◆ CONSIGNE:
Répondez aux trois questions suivantes en vous appuyant sur l'extrait cité plus bas.
1. Selon l'extrait, pourquoi le mythe est-il incontestable ?
2. Quelles personnes l'extrait cite-t-il entre parenthèses comme instaurateurs de l'ordre en d'autres temps ?
3. Par opposition à quoi les sociétés archaïques ne se pensent-elles pas ?

◆ EXTRAIT CITÉ:
"""

Ainsi, l’ordre est donné d’avance, et il provient d’un lieu autre, d’une extériorité radicale et incontestable. Et il est incontestable parce que son origine demeure soustraite aux acteurs présents dans la société. Le mythe est incontestable car il se présente comme le récit d’un événement appartenant à un passé immémorial – donc ne prêtant pas à la discussion. Et l’événement conté est événement fondateur de l’ordre social auquel les individus doivent se plier. Mais, et c’est là aussi un point essentiel pour nous, dire que l’ordre a été instauré en d’autres temps, par d’autres personnes (ancêtres, héros, dieux) signifie que la société ne se donne pas à elle même son ordre, ou plus exactement que l’ordre qu’elle se donne elle n’a pas conscience de se le donner. Et, par conséquent ne peut le modifier. La société s’ignore comme instituante, elle refuse de se penser comme source de son ordre. Pour elle l’ordre provient de l’extérieur, d’un autre qu’elle n’est pas et auquel elle se doit d’obéir.

On dira donc avec Marcel Gauchet  que « (…)la prévalence du passé mythique (…) est le moyen et le seul, d’établir une coupure véritablement complète et sans appel entre l’instituant et l’institué, l’unique recours efficace pour fonder un ordre intégralement reçu, entièrement soustrait à la prise des hommes ».

2. L’homme et son monde : nature et culture

Mais ce n’est pas tout les société archaïques se distinguent encore des nôtres par leur rapport à la nature. D’un mot : elles ne se pensent pas par opposition à elle, elles ne distinguent pas comme nous tendons à le faire la culture de la nature. Reste à comprendre ce que cela veut dire et pourquoi il en est ainsi.

"""

◆ DONNÉES ÉTUDIÉES:
"""

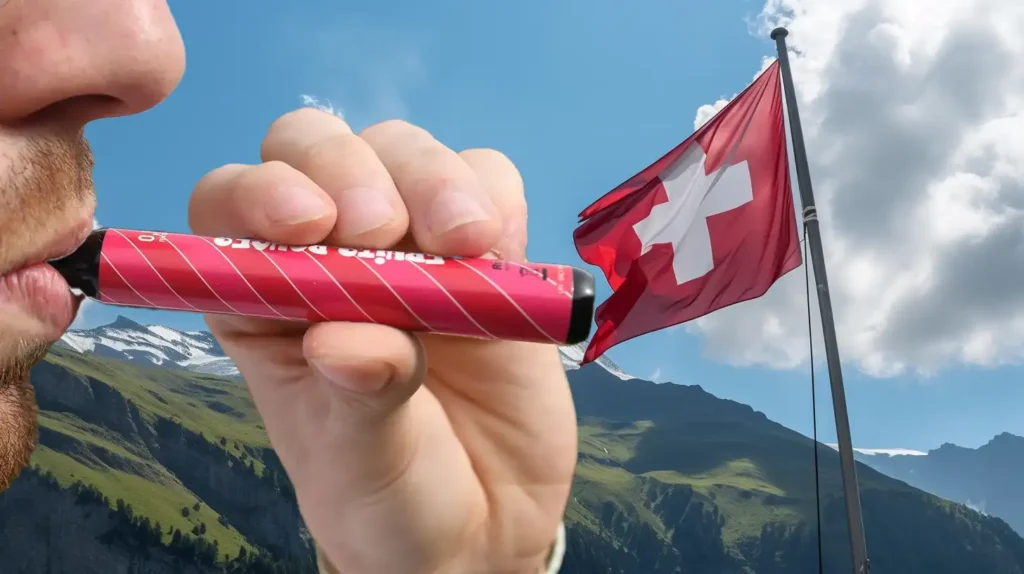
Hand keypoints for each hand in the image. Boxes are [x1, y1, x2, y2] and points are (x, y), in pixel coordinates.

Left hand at [187, 109, 577, 573]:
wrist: (485, 525)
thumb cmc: (392, 498)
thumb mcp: (360, 464)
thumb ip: (356, 399)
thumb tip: (345, 339)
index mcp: (264, 302)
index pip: (231, 207)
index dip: (257, 194)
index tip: (306, 226)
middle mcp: (331, 257)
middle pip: (316, 149)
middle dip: (349, 169)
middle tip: (384, 229)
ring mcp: (413, 246)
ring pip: (404, 151)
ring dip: (432, 179)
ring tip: (466, 244)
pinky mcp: (487, 250)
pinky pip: (489, 182)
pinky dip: (495, 197)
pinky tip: (500, 252)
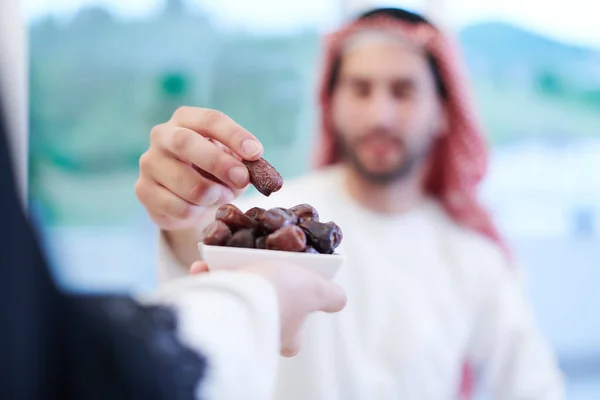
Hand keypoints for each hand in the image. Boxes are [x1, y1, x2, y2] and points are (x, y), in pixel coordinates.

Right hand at [135, 107, 263, 230]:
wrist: (185, 197)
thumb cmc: (213, 171)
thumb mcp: (231, 160)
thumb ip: (243, 162)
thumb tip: (256, 171)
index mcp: (186, 119)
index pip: (210, 120)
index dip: (234, 135)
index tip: (255, 153)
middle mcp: (162, 136)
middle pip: (186, 143)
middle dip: (218, 163)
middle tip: (242, 179)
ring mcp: (150, 163)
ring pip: (184, 182)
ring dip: (213, 195)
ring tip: (223, 196)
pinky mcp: (144, 191)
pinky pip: (178, 207)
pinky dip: (198, 212)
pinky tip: (201, 208)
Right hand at [190, 261, 346, 356]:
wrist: (238, 296)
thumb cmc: (281, 293)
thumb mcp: (316, 290)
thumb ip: (332, 297)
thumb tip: (339, 299)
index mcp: (288, 336)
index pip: (296, 326)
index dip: (296, 304)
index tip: (291, 282)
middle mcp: (262, 335)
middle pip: (263, 305)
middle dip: (257, 281)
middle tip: (257, 260)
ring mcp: (234, 325)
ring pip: (234, 294)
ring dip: (229, 272)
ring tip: (227, 255)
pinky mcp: (210, 314)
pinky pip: (210, 291)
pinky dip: (206, 275)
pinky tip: (204, 263)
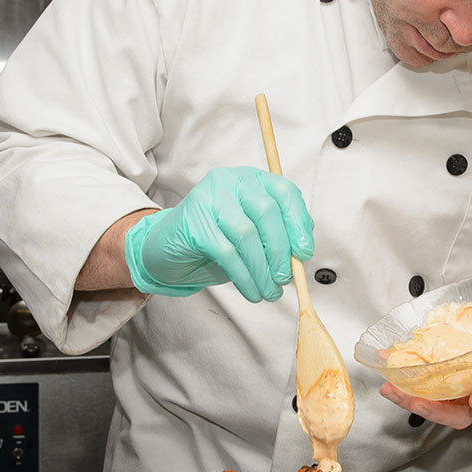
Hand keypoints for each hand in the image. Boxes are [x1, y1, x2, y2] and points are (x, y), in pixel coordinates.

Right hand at [124, 166, 313, 300]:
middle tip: (286, 278)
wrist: (166, 248)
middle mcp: (230, 181)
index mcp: (251, 179)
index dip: (298, 223)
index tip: (305, 253)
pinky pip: (227, 253)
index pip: (284, 192)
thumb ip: (278, 234)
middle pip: (266, 212)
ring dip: (262, 270)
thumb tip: (302, 252)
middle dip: (281, 251)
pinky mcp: (194, 222)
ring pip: (247, 234)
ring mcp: (209, 198)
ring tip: (269, 292)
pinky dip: (244, 277)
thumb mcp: (253, 232)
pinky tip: (251, 291)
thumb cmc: (216, 239)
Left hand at [379, 264, 471, 428]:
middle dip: (437, 411)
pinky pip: (422, 387)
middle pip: (460, 411)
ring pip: (437, 404)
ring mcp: (458, 386)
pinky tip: (387, 367)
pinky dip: (403, 380)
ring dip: (412, 400)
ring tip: (392, 388)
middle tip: (417, 402)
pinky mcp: (440, 380)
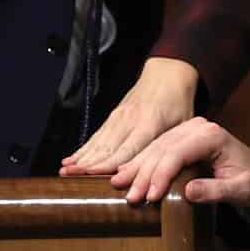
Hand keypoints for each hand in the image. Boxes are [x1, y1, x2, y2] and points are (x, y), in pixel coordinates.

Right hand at [60, 57, 199, 175]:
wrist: (168, 73)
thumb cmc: (179, 102)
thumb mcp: (185, 124)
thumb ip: (174, 148)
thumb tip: (170, 174)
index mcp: (150, 123)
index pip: (127, 148)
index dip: (110, 163)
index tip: (95, 176)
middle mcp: (130, 119)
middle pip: (106, 146)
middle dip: (87, 163)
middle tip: (69, 177)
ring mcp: (119, 117)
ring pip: (98, 141)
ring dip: (80, 157)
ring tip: (64, 171)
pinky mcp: (113, 116)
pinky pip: (96, 135)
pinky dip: (83, 148)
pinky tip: (70, 159)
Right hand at [113, 117, 249, 208]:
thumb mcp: (240, 190)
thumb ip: (215, 191)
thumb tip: (188, 192)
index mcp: (212, 136)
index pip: (178, 153)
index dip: (161, 174)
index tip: (150, 196)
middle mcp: (198, 127)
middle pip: (163, 149)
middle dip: (144, 174)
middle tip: (129, 195)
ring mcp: (188, 130)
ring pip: (156, 147)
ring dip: (137, 167)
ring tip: (119, 184)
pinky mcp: (182, 138)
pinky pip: (157, 148)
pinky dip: (141, 162)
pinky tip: (126, 173)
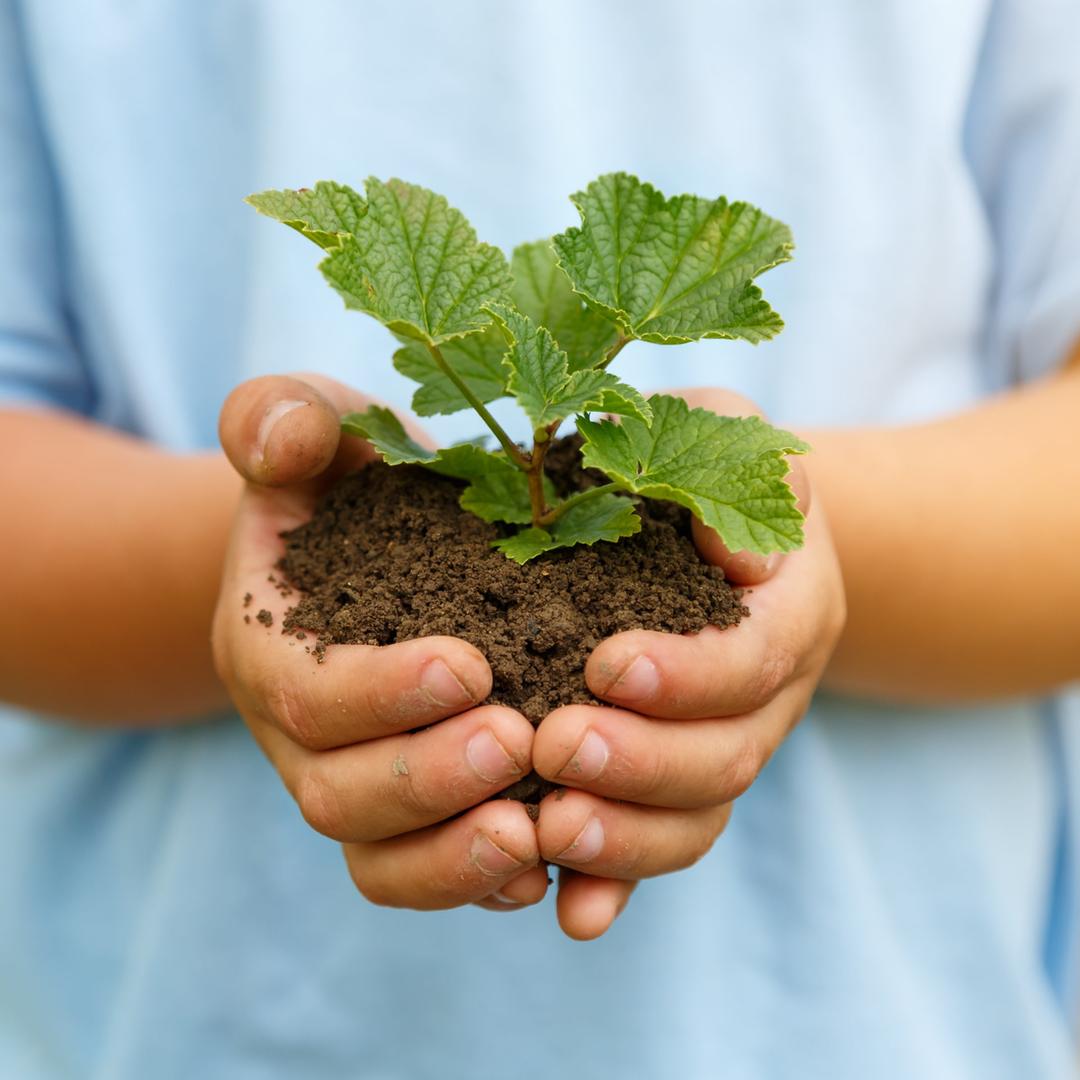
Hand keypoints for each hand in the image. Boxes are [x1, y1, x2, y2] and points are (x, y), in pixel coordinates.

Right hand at [212, 374, 548, 911]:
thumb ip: (286, 417)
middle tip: (518, 740)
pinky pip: (431, 877)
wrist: (367, 542)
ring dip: (456, 858)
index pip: (305, 695)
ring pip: (382, 861)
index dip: (380, 693)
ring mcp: (355, 784)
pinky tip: (554, 862)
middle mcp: (302, 737)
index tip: (470, 663)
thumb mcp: (317, 428)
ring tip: (538, 828)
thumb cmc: (349, 479)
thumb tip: (279, 438)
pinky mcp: (411, 817)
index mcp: (270, 648)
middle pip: (338, 797)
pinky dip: (483, 884)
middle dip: (426, 780)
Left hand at [532, 388, 845, 939]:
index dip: (690, 674)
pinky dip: (619, 883)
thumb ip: (730, 469)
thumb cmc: (705, 466)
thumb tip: (726, 544)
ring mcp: (725, 747)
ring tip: (547, 828)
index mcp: (787, 609)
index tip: (604, 663)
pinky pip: (658, 847)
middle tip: (555, 748)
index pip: (757, 657)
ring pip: (698, 820)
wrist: (721, 529)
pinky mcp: (675, 784)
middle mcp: (768, 695)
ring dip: (628, 836)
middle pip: (729, 757)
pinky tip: (570, 910)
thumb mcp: (720, 432)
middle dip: (645, 762)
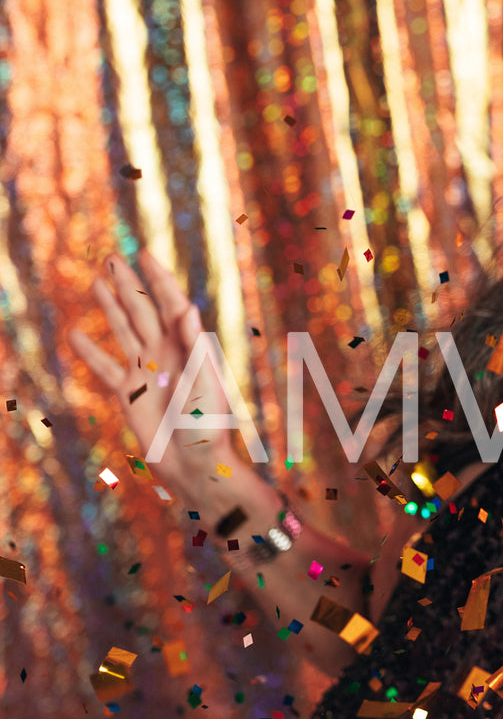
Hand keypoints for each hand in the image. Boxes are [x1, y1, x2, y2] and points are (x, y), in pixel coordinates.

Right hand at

"""

◆ RÉPONSE:
1. Il se présente comme le récit d'un événement appartenant à un passé immémorial, donc ne prêtant pas à la discussion.
2. Les ancêtres, les héros et les dieux.
3. À la nature.